> **Work to do**
1. Reproduce the passage from the preschool pickup story word for word, starting at "We have a routine." and ending at "owned the ship.".
2. In the preschool pickup story, what kind of boots was Rebecca wearing?

> **Source text**
========

I picked Rebecca up from preschool on Monday. She was dressed in her usual; knee-high pink cowgirl boots, striped orange and green flowing skirt, Little House on the Prairie bonnet tied around her neck, and purple t-shirt. She also had on a big smile as I approached the door of her school to sign her out for the day. I usually try to bring my art supplies on the afternoons I spend with her, but this time I also brought a gift a friend of mine had sent for Rebecca.
We have a routine. I help her get strapped into her booster in the back seat. I ask her, "What did you do today?" She replies, "Nothing." A few minutes later, with an eye on the rear view mirror, I asked, "What did you learn today?" With a big grin, she answers, "Nothing." I say, "You mean those teachers just let you all run wild all day?" and she says, "Yup."
Next comes playground news. Rebecca announced , "I made a ship to sail across the sea. We didn't let any boys get on. It was for girls only." I tell her about always being kind and not excluding other kids. Rebecca says they finally let the boys ride, but the girls still owned the ship.

========

> **Listing**
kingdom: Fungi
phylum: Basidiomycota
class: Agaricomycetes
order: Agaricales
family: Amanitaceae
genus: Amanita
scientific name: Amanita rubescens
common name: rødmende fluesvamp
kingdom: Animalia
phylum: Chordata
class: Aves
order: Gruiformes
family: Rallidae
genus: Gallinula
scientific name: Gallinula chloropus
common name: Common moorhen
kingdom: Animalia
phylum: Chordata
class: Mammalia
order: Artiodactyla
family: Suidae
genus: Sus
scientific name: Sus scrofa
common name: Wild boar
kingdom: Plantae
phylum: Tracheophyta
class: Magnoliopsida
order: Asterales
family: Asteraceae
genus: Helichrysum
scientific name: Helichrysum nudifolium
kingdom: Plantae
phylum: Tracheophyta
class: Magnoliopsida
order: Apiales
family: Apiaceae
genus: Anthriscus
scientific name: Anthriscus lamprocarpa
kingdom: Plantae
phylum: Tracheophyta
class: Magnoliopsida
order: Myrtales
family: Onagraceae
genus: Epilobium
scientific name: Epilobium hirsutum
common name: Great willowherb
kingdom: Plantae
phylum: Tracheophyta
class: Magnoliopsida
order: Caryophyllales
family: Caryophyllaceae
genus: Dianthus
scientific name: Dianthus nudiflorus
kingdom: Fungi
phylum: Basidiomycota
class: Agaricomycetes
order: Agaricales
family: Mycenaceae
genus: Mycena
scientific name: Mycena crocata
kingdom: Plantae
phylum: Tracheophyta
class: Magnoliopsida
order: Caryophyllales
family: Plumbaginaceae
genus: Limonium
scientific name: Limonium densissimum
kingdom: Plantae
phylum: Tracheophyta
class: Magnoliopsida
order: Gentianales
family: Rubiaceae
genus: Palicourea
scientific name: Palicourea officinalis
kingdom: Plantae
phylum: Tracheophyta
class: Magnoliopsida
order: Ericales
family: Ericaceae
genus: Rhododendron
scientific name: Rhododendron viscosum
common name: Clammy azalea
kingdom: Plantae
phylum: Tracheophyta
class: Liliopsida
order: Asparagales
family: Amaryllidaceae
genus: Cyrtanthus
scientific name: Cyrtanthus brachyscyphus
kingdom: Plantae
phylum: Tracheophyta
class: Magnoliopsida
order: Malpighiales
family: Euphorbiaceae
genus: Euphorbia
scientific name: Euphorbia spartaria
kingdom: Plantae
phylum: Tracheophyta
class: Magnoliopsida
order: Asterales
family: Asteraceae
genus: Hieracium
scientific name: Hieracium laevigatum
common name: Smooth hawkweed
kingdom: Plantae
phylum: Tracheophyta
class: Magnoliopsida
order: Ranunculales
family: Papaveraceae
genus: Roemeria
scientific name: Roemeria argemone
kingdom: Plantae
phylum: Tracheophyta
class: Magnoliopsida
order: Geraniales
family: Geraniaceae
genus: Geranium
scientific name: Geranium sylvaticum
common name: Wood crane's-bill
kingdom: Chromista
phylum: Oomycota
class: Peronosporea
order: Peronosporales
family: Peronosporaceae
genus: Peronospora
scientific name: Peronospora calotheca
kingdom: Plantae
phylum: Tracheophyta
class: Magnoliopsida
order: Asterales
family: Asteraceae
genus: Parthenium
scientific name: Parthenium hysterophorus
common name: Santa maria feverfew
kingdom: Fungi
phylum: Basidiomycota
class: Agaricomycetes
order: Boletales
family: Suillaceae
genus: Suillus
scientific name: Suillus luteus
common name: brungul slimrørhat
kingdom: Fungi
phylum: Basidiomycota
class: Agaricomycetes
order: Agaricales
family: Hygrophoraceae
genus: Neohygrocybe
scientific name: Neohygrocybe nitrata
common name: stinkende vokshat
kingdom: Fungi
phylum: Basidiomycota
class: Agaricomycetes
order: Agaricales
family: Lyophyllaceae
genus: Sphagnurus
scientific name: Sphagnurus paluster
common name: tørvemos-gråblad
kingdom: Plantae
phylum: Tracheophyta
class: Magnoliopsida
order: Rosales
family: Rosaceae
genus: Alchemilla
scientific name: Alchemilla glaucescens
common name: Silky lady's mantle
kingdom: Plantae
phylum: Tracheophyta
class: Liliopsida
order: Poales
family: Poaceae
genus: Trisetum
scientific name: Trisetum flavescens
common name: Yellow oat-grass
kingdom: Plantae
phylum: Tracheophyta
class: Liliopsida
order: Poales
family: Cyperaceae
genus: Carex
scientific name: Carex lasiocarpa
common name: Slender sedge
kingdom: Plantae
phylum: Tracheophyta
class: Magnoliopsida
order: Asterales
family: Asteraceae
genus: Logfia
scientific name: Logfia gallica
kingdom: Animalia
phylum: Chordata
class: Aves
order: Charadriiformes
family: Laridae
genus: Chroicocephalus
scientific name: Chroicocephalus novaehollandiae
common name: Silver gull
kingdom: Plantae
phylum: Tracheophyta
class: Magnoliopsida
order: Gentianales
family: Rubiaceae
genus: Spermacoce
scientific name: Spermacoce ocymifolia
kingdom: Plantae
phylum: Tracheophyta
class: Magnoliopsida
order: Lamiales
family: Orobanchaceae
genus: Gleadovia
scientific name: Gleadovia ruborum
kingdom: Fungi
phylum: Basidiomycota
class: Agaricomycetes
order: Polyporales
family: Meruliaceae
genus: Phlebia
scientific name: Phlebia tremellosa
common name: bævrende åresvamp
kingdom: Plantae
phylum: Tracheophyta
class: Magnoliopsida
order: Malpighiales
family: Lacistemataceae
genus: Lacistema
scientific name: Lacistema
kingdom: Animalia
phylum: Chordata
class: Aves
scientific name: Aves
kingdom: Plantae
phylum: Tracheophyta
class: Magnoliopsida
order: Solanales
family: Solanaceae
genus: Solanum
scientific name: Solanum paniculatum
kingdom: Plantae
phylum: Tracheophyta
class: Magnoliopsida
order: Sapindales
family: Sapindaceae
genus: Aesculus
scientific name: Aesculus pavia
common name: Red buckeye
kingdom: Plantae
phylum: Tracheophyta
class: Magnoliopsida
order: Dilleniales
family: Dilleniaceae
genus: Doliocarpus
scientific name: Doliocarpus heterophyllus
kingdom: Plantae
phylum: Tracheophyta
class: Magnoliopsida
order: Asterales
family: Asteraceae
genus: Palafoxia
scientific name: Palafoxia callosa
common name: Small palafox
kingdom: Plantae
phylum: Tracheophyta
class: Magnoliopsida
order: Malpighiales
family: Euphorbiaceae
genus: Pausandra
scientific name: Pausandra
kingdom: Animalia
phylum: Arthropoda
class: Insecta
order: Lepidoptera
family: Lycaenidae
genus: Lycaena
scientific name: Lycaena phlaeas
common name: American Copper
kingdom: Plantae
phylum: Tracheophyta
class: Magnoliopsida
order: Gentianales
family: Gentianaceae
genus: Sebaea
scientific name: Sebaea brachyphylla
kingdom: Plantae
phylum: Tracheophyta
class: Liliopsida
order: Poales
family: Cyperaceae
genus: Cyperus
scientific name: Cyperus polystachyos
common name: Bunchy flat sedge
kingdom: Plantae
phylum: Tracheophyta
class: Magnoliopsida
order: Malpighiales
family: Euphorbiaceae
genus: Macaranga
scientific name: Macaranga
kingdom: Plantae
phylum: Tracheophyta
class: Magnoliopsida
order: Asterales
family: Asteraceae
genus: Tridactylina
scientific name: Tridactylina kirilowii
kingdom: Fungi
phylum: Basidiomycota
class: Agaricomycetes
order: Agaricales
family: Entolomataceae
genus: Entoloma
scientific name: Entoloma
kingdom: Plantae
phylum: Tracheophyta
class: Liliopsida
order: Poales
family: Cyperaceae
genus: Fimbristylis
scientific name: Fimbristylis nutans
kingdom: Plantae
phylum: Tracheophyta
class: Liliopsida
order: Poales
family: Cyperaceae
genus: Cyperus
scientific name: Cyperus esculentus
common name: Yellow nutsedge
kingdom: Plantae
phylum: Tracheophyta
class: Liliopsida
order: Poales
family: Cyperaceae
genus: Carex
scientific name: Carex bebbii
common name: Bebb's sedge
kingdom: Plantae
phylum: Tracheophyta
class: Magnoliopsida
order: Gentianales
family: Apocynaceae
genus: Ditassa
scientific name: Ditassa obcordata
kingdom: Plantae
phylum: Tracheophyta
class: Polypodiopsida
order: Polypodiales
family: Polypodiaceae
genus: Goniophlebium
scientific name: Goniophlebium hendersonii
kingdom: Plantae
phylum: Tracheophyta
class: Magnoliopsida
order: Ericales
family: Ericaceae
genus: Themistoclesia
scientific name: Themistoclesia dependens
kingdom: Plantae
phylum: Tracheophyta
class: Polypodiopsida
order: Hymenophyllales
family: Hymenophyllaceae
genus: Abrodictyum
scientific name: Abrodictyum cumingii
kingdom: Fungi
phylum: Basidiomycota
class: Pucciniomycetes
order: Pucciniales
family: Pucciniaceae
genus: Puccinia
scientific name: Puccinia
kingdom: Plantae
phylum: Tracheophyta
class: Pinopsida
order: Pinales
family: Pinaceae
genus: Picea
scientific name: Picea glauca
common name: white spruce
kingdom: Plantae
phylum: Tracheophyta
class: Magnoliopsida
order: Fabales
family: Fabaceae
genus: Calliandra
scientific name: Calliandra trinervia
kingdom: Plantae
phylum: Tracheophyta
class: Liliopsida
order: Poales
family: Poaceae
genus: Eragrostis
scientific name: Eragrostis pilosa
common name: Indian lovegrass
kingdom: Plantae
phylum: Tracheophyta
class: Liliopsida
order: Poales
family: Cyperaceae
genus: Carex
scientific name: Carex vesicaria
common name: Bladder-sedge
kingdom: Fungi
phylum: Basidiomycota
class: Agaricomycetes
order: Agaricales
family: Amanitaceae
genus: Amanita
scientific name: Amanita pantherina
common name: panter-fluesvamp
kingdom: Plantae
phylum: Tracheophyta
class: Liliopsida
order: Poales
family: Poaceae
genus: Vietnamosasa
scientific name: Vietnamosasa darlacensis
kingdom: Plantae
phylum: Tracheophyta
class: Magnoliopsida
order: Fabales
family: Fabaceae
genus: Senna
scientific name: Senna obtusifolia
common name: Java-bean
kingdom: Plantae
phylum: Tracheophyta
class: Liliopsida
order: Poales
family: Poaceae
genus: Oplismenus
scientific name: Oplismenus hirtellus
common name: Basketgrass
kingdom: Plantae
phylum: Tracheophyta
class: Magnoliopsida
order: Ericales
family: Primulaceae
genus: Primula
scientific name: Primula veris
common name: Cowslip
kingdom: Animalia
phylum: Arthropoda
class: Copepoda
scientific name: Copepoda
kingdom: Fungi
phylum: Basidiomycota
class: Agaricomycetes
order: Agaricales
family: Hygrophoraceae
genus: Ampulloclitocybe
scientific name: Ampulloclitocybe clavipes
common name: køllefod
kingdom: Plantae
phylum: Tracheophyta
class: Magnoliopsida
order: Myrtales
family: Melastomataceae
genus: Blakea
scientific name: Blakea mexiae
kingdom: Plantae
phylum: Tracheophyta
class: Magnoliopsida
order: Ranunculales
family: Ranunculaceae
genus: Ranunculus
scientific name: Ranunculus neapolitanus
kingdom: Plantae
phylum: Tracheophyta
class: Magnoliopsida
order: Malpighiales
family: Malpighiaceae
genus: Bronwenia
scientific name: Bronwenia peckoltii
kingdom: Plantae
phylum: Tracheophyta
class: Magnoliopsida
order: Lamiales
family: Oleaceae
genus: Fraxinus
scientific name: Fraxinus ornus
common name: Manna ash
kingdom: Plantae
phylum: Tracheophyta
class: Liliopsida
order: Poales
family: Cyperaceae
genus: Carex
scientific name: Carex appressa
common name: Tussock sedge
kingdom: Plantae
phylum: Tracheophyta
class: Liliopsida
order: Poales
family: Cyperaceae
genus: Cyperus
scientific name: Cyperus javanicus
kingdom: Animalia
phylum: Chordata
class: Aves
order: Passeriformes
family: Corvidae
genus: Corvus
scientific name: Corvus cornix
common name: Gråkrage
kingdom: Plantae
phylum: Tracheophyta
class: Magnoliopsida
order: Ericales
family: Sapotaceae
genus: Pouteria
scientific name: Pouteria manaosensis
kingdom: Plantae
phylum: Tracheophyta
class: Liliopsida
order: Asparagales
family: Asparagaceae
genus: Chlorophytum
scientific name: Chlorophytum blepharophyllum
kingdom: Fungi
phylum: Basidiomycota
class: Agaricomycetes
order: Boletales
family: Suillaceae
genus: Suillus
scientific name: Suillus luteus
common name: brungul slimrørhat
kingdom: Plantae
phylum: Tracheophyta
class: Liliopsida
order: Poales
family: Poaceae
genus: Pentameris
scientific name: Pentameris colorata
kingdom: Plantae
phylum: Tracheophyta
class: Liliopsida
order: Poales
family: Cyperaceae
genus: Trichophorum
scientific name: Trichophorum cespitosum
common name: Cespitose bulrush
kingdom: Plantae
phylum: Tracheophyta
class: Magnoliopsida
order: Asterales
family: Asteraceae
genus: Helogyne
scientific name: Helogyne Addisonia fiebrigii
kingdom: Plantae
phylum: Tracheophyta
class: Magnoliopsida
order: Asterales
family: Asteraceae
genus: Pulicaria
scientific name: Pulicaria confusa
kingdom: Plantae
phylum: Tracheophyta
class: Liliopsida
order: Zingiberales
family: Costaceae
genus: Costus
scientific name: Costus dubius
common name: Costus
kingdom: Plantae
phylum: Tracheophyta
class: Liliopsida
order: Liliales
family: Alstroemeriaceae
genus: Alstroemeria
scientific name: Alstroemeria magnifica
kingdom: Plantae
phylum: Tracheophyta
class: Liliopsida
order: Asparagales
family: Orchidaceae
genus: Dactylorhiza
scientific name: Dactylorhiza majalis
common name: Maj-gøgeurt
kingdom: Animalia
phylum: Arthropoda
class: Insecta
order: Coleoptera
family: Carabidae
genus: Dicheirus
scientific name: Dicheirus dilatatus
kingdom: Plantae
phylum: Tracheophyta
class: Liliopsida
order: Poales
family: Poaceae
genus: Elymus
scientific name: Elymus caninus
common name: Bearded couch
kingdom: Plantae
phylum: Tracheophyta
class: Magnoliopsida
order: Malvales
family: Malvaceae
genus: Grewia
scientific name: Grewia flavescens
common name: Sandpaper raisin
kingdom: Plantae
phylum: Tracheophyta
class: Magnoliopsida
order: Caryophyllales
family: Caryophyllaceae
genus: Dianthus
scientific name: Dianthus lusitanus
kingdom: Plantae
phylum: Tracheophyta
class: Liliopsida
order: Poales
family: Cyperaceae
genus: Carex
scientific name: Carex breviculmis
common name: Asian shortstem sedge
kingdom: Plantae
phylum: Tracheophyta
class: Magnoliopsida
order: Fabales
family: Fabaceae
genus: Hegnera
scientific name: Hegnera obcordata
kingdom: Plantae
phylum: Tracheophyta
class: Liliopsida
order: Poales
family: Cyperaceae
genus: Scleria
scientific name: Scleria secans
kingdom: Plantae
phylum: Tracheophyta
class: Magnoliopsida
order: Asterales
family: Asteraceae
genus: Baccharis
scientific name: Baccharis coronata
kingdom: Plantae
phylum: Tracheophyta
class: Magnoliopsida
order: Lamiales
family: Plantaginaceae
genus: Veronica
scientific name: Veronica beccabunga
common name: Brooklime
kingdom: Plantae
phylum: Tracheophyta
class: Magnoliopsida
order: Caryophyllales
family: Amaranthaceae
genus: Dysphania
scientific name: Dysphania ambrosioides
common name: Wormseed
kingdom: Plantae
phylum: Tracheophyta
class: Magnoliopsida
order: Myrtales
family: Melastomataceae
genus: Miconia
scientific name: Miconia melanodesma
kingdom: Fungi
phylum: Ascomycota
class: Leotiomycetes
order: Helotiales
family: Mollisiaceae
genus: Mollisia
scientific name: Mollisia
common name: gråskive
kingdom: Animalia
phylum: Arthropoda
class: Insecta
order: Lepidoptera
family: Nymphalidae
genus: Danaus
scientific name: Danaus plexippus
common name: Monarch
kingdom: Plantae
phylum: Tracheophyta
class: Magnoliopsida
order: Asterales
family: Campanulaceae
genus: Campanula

========

> **Solution list**
1.
We have a routine. I help her get strapped into her booster in the back seat. I ask her, "What did you do today?" She replies, "Nothing." A few minutes later, with an eye on the rear view mirror, I asked, "What did you learn today?" With a big grin, she answers, "Nothing." I say, "You mean those teachers just let you all run wild all day?" and she says, "Yup."
Next comes playground news. Rebecca announced , "I made a ship to sail across the sea. We didn't let any boys get on. It was for girls only." I tell her about always being kind and not excluding other kids. Rebecca says they finally let the boys ride, but the girls still owned the ship.

2. Knee-high pink cowgirl boots.